Towards long double-stranded chains and robust DNA-based data storage using the random code system

Front Genet. 2023 Jun 13:14:1179867. doi: 10.3389/fgene.2023.1179867. eCollection 2023.

Abstract

DNA has become a popular choice for next-generation storage media due to its high storage density and stability. As the storage medium of life's information, DNA has significant storage capacity and low-cost, low-power replication and transcription capabilities. However, utilizing long double-stranded DNA for storage can introduce unstable factors that make it difficult to meet the constraints of biological systems. To address this challenge, we have designed a highly robust coding scheme called the "random code system," inspired by the idea of fountain codes. The random code system includes the establishment of a random matrix, Gaussian preprocessing, and random equilibrium. Compared to Luby transform codes (LT codes), random code (RC) has better robustness and recovery ability of lost information. In biological experiments, we successfully stored 29,390 bits of data in 25,700 bp chains, achieving a storage density of 1.78 bits per nucleotide.

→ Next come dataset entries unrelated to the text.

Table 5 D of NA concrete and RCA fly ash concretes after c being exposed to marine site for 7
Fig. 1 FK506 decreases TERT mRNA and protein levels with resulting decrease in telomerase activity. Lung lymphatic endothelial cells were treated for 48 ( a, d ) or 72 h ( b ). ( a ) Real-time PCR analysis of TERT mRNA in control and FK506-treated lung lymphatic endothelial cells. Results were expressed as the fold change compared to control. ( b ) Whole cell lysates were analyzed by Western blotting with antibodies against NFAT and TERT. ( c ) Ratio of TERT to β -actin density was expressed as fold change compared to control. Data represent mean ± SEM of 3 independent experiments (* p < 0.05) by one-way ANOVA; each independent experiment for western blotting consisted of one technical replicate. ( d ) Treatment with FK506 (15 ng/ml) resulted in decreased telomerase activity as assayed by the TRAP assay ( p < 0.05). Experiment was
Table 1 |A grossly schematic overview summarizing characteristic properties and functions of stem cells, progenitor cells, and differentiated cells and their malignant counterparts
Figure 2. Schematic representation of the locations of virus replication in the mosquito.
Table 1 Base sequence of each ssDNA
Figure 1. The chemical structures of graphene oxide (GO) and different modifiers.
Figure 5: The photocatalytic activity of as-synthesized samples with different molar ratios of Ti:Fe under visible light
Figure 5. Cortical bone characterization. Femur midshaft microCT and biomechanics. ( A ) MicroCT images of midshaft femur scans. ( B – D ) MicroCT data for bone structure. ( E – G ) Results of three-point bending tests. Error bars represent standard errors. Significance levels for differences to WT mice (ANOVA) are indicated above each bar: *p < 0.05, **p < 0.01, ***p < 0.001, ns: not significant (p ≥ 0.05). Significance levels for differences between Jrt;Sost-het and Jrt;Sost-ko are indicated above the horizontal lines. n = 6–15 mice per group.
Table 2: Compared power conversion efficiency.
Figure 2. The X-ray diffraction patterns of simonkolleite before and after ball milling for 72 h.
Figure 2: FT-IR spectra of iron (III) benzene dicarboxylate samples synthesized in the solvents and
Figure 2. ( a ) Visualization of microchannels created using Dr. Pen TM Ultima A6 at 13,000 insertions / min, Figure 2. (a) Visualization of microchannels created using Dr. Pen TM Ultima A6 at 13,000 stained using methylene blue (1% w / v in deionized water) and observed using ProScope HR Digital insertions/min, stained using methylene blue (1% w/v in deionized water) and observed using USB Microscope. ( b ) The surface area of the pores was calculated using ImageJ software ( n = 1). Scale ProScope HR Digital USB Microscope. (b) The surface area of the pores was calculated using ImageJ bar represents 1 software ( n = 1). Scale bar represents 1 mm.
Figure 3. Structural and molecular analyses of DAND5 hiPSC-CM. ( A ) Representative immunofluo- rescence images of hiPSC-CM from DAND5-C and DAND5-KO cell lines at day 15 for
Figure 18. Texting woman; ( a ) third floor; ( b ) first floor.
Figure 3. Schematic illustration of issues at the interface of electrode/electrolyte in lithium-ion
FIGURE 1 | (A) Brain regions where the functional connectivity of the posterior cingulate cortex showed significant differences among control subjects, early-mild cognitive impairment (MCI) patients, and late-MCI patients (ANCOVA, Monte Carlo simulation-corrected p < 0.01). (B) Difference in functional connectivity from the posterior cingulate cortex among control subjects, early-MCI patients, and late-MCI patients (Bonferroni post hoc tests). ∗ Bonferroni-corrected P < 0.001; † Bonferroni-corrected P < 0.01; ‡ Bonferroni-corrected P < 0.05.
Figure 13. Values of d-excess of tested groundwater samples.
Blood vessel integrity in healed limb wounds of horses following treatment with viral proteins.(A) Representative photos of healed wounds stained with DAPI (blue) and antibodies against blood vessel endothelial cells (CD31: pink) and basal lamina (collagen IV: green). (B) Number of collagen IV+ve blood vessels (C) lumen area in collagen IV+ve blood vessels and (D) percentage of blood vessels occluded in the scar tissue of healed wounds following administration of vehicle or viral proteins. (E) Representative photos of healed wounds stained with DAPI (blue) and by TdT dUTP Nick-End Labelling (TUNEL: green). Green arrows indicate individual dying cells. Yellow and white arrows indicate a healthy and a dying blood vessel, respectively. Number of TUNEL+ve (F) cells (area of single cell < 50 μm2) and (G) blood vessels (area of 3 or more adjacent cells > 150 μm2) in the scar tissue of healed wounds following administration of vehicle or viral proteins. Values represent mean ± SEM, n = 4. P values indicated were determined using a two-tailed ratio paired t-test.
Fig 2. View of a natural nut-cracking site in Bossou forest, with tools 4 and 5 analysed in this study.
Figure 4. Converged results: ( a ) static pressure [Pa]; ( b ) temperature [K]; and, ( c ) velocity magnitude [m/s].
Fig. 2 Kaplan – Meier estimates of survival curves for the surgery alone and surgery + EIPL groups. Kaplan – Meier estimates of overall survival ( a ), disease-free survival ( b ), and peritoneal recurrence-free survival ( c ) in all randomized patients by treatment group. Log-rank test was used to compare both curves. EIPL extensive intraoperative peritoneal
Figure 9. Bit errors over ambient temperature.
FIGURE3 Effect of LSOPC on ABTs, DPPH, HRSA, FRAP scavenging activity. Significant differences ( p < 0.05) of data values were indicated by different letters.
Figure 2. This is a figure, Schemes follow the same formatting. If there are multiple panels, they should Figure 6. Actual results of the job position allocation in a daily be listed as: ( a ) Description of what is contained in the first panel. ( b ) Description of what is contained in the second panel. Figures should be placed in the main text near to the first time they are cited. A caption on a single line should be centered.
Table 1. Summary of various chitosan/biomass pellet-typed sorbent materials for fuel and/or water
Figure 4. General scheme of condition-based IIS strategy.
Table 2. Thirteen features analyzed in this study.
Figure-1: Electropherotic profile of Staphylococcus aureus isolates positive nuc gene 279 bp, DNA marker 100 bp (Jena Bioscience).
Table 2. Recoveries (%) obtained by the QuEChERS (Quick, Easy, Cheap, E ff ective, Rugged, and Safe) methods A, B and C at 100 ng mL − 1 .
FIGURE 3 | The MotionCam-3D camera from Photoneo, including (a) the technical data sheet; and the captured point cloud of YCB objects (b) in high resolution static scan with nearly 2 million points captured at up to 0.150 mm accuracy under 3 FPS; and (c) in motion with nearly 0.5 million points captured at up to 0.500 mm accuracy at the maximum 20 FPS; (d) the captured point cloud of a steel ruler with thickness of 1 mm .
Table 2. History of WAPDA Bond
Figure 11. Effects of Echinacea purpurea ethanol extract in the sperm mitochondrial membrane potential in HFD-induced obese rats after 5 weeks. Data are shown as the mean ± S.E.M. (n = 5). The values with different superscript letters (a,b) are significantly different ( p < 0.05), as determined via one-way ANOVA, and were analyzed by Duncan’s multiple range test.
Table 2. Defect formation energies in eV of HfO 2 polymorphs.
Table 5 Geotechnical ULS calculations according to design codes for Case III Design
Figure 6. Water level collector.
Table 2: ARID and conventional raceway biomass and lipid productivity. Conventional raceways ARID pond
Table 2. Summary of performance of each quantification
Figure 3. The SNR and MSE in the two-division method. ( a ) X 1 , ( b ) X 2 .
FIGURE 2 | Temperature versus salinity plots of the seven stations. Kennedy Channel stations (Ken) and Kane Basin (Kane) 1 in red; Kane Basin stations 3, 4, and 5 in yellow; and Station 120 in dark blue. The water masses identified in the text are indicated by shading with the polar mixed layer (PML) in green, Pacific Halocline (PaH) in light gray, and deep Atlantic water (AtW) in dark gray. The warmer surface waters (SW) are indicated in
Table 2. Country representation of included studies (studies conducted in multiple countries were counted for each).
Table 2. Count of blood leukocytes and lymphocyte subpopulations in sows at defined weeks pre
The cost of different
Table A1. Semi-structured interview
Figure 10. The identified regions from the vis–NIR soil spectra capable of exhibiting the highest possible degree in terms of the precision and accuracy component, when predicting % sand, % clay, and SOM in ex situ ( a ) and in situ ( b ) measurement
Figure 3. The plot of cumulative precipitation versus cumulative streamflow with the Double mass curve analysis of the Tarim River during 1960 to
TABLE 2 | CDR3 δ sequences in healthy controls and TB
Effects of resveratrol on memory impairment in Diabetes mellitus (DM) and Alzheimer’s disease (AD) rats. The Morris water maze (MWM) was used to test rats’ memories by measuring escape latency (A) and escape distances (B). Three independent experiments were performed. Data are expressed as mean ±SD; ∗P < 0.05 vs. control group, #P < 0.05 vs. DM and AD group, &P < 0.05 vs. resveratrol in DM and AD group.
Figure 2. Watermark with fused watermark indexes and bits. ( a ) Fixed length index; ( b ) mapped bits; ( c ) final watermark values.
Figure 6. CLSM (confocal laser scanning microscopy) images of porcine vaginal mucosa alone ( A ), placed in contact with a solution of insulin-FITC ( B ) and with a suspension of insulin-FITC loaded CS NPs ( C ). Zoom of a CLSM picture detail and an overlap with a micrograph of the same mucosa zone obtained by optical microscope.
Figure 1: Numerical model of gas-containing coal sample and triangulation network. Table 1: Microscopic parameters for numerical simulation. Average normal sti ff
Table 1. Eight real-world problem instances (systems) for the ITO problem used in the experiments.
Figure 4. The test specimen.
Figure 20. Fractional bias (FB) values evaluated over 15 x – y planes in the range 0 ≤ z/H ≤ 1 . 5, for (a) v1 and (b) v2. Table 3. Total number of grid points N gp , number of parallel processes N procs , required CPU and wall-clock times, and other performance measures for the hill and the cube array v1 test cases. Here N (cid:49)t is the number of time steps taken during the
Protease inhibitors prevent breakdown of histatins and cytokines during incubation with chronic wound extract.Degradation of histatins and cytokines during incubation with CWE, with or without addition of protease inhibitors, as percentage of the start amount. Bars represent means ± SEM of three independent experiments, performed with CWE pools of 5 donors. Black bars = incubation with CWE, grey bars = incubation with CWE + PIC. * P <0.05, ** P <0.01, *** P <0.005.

These results demonstrate the potential for using long double-stranded DNA and the random code system for robust DNA-based data storage.

Keywords: DNA-based data storage; highly robust; long double-stranded chains; random code system; random equilibrium; random matrix.

Grants and funding

This work was supported by the National key R and D Program of China (Grant 2019YFA0706338402) and the National Natural Science Foundation of China under grant 62272009, 62072129, 62172302.